Here are a few things that you could mention when writing about Taylor Swift: her Eras tour is the first to ever gross over $1 billion. She’s beaten two Billboard chart records previously held by the Beatles. She’s recently become the world’s largest contributor to eradicating food poverty per capita. And the V&A has just announced they are hosting an exhibition about her.
But instead, writing in Newsweek, American conservative John Mac Ghlionn chose to focus on Swift’s suitability as a ‘role model’ to ‘our sisters and daughters’ because, ‘at 34, Swift remains unmarried and childless.’ He went on to condemn her dating 12 men ‘in a few years’, asking what message she was sending to young women about ‘stability, commitment, and even love itself.’
There are not enough friendship bracelets in the world to spell out the stunning levels of hypocrisy Swift faces as the world’s biggest pop star but it’s worth mentioning to those unfamiliar with Tayvis that Travis Kelce, Swift’s boyfriend and NFL star, is also 34 and childless, and yet no one seems to be considering locking away their brothers and sons in fear of what will happen if they watch too many games. Commentators reducing Swift to her dating history and using it to both cast moral judgment and generate clickbait is nothing new, and perhaps one the reasons why there is nothing more Swiftian than how she catches criticism with one hand and throws it back out into the universe as a pop masterpiece with the other.

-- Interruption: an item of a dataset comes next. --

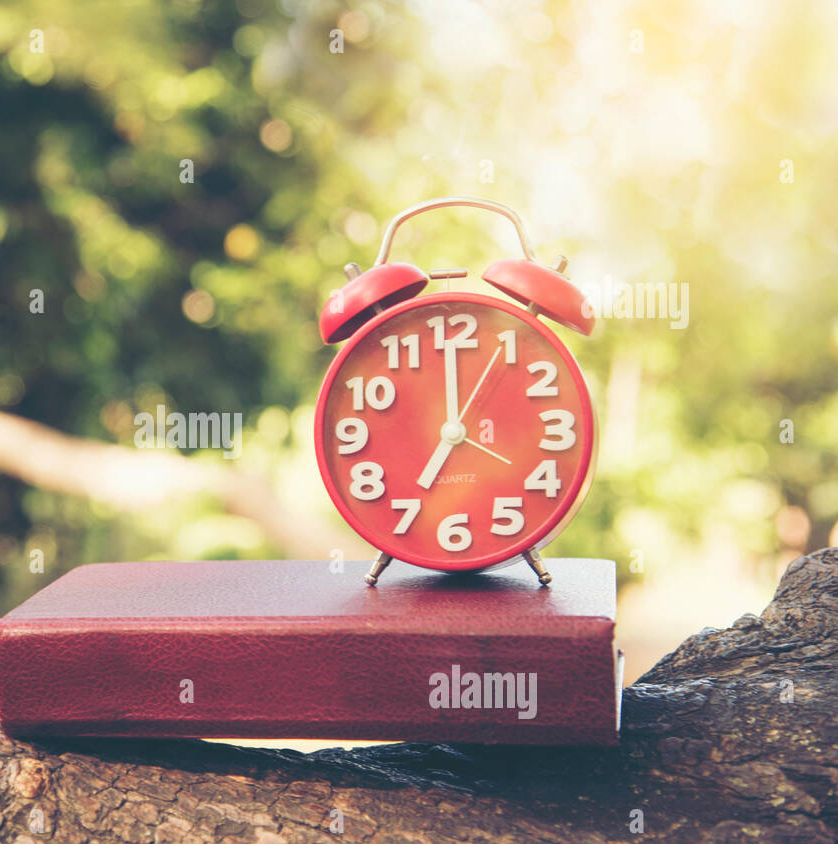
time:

Unsurprisingly, the incredible power Swift commands is a threat to certain types of men (Ghlionn has expressed misogynistic views before). The only way to manage this threat seems to be to suggest Swift has failed at a notion of womanhood last acceptable in the 1950s. To define her by her achievements would be to admit that women are far more than their proximity to a man, and can achieve a hell of a lot without them. Swift isn’t the only victim of this sexist drivel; Jennifer Aniston has been derided for her single status for years – but recently said on the matter that she was more than OK with it herself, adding that she didn’t ‘like the idea of sacrificing who you were or what you needed’. Corners of society are still not comfortable with those who usurp the status quo, either by being a woman who doesn’t prioritise men, or, and not unrelated, are stratospherically successful. Ghlion’s words come off like a flurry of paper arrows attempting to take down a giant, one who doesn’t even realise he’s there.
There’s another problem people like Ghlionn have with Swift, that’s not just her marital status or how she’s linked to a host of chiselled-jawed pin-ups, or even that she sings about them in her songs, potentially inviting the suggestion she courts the discussion. Swift disrupts the natural order. Young women are meant to be irrelevant, unserious, and silly. Being mothers and wives will be their greatest achievements. Yet Swift is a shrewd, self-determining cultural sensation, an economic tour de force and a billionaire, whose greatest love story isn’t with a man but with legions of female fans across the globe. Trad wife, she is not.
Swift is, of course, a great role model chiefly because she does things on her own terms, as many young women are choosing to. You’ve only got to look at marriage and birth decline rates to know Swift is part of a generation that is rejecting much of what has come before. ‘Who’s afraid of little old me?’ she sings on her latest record. Men like Ghlionn are terrified.